I listened to him this afternoon. It may have been revelatory back in 1955, but a lot has happened in Bach keyboard performance in the past 60-plus years. I find Gould rather monochromatic, and I miss the repeats. And the extramusical noises are pretty annoying.


----------



## KenOC

wkasimer said:


> I listened to him this afternoon. It may have been revelatory back in 1955, but a lot has happened in Bach keyboard performance in the past 60-plus years. I find Gould rather monochromatic, and I miss the repeats. And the extramusical noises are pretty annoying.


Gould's 1955 Goldbergs have been "re-performed" on a fine Yamaha grand in very good stereo sound, and no vocals! This is the version I listen to when I want the '55s.


----------



## Bulldog

KenOC said:


> Gould's 1955 Goldbergs have been "re-performed" on a fine Yamaha grand in very good stereo sound, and no vocals! This is the version I listen to when I want the '55s.
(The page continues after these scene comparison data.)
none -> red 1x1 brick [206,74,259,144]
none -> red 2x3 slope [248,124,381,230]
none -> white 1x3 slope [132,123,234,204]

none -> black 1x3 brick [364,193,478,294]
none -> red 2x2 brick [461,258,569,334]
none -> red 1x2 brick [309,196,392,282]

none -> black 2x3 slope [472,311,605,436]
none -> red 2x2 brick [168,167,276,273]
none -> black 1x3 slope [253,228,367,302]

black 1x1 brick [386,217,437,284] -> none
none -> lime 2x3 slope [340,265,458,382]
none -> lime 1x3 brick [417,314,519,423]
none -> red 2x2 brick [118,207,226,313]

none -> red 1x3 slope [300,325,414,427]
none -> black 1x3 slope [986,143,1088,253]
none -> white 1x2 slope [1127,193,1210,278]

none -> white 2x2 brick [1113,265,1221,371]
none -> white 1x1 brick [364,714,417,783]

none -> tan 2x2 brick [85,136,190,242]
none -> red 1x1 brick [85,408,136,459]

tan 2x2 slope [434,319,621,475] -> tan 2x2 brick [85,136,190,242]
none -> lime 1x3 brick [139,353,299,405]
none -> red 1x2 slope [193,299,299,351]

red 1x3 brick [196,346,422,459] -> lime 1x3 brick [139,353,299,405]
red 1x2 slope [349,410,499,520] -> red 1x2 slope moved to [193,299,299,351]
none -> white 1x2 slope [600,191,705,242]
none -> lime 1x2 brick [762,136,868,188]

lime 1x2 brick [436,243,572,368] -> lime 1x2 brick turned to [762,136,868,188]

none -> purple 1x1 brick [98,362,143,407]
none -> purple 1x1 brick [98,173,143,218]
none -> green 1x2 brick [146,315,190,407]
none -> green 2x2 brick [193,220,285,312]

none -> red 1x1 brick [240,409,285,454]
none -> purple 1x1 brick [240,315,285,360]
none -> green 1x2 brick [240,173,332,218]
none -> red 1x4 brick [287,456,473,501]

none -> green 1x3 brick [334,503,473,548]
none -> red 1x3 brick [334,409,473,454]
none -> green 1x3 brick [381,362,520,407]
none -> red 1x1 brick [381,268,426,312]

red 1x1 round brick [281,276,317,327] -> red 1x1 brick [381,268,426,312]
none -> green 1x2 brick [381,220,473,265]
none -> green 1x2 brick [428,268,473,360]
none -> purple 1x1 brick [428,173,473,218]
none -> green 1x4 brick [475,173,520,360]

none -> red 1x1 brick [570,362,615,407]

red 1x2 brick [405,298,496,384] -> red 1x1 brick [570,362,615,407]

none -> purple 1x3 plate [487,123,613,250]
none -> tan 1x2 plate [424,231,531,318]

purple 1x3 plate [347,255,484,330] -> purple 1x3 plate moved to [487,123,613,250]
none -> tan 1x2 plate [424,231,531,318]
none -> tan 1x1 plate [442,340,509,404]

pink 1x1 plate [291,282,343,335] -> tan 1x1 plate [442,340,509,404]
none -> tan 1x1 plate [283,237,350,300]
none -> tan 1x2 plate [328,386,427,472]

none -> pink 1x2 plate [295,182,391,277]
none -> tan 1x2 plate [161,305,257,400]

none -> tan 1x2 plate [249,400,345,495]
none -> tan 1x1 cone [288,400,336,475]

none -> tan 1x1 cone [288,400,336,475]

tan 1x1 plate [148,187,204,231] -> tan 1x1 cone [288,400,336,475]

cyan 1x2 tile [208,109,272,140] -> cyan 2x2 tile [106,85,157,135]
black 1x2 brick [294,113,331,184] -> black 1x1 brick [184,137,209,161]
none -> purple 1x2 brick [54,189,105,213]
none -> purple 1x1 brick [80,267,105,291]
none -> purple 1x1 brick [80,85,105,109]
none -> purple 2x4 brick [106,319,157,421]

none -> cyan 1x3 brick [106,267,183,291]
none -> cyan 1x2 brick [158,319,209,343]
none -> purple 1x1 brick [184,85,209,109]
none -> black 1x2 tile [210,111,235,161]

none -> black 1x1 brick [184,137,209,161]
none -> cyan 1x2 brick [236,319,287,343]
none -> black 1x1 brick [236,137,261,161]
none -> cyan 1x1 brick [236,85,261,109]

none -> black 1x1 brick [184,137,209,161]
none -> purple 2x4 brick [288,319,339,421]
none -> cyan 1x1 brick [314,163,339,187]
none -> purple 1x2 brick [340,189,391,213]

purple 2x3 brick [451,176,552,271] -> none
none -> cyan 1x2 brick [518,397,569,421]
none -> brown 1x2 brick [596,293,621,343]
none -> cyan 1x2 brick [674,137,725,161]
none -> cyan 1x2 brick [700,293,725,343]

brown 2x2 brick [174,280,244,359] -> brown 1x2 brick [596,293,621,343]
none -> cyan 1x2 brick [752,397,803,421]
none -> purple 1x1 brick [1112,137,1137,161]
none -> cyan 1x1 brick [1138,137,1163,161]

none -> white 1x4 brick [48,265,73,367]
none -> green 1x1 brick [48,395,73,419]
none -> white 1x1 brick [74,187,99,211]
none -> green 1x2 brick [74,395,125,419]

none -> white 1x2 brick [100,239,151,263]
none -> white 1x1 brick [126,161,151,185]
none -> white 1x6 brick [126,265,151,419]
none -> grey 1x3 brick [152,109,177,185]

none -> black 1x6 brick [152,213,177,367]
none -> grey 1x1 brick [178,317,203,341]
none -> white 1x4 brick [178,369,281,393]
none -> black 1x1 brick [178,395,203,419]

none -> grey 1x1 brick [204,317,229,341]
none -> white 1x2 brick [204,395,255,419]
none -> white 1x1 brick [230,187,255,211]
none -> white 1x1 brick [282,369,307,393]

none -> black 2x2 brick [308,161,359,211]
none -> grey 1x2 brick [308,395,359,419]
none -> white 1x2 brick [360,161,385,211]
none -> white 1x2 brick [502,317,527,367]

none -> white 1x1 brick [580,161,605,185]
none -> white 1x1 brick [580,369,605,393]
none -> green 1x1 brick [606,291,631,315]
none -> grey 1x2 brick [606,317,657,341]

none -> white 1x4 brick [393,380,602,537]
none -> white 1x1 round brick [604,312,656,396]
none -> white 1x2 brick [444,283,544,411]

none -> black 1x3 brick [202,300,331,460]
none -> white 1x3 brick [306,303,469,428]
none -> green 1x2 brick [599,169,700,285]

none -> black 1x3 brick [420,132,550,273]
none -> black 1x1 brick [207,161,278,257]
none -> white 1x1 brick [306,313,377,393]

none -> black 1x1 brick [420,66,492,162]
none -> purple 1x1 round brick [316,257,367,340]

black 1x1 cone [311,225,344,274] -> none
We have gone over this before. I'll stick with the original recording; the one you prefer has been sanitized.


----------



## wkasimer

KenOC said:


> Gould's 1955 Goldbergs have been "re-performed" on a fine Yamaha grand in very good stereo sound, and no vocals! This is the version I listen to when I want the '55s.


Still no repeats, and still monochromatic. :devil:


----------



## realdealblues

There are lots of good recordings out there on both Piano and Harpsichord... 

As far as repeats, I can take or leave them...they don't necessarily ruin the work or enhance it for me.

For my own personal private listening I prefer Gould's 1981 recording. So much thought and depth in that performance going far above just playing notes on a page.

On harpsichord I like Karl Richter's 1970 recording.

Again, there are plenty of others but those two recordings have received the most listens by me over the years...


----------



## Captainnumber36

Kempff, certainly! I love his smooth yet expressive take on them!


----------



## premont

I'm not a great fan of piano versions or ensemble versions of the Goldbergs, but concentrate upon harpsichord versions. 

Harpsichord versions (which I think are recommendable) in casual order:

Wolfgang Glüxam
Blandine Verlet (the Philips version - her first recording of the work)
Trevor Pinnock
Pieter-Jan Belder (second version on Brilliant)
Frédérick Haas 
Gustav Leonhardt (either Teldec or DHM)
Kenneth Weiss 
Pierre Hantäi (both versions)
Masaaki Suzuki 
Kenneth Gilbert 
Scott Ross (the live version on Erato)
Sabine Bauer
Helmut Walcha 

And two organ versions:

Elena Barshai 
Mads Damlund


----------



## Agamenon

My Combo:

Harpsichord: Pinnock.
Piano: Perahia.


----------



## JB Henson

Gould '81. No question.


----------



## Rogerx

Alexandre Tharaud will do it for now.


----------



## Kreisler jr

Yesterday, I happened to listen to Sergej Schepkin (Ongaku 1995, he might have re-recored it since then). This is very good although rather "pianistic" with a few things bordering on the gimmicky (he takes sometimes the right hand into the higher octave in repeat, I think, and I find some tempi too fast), certainly different from "solid", "reverent" interpretations. Not sure if Schepkin's 1990s Bach is still findable somewhere.


----------



## wkasimer

Kreisler jr said:


> Yesterday, I happened to listen to Sergej Schepkin (Ongaku 1995, he might have re-recored it since then). This is very good although rather "pianistic" with a few things bordering on the gimmicky (he takes sometimes the right hand into the higher octave in repeat, I think, and I find some tempi too fast), certainly different from "solid", "reverent" interpretations. Not sure if Schepkin's 1990s Bach is still findable somewhere.


Schepkin's is among my favorites. The Ongaku recording isn't hard to find in Boston, since Schepkin spends a lot of his time in the area, and I often see copies of this CD in used CD bins. But I particularly like his second recording, although it's hard to find and expensive. He eschews some of the "gimmicks" that you point out from his first recording:

On Amazon, it's B0049EZGJS (for some reason, I can't post the link properly).


----------



## SanAntone

Piano
András Schiff (ECM)
Jeremy Denk
Beatrice Rana
Zhu Xiao-Mei (2014)
Daniel-Ben Pienaar
Evgeni Koroliov
Ragna Schirmer
Rosalyn Tureck

Harpsichord
Pieter-Jan Belder (Brilliant)
Robert Hill
Pierre Hantai
Celine Frisch
Gustav Leonhardt (1965)
Glen Wilson
Blandine Rannou

Ensemble
Fretwork
Cafe Zimmermann

Other
Wolfgang Rubsam (Lute Harpsichord)


----------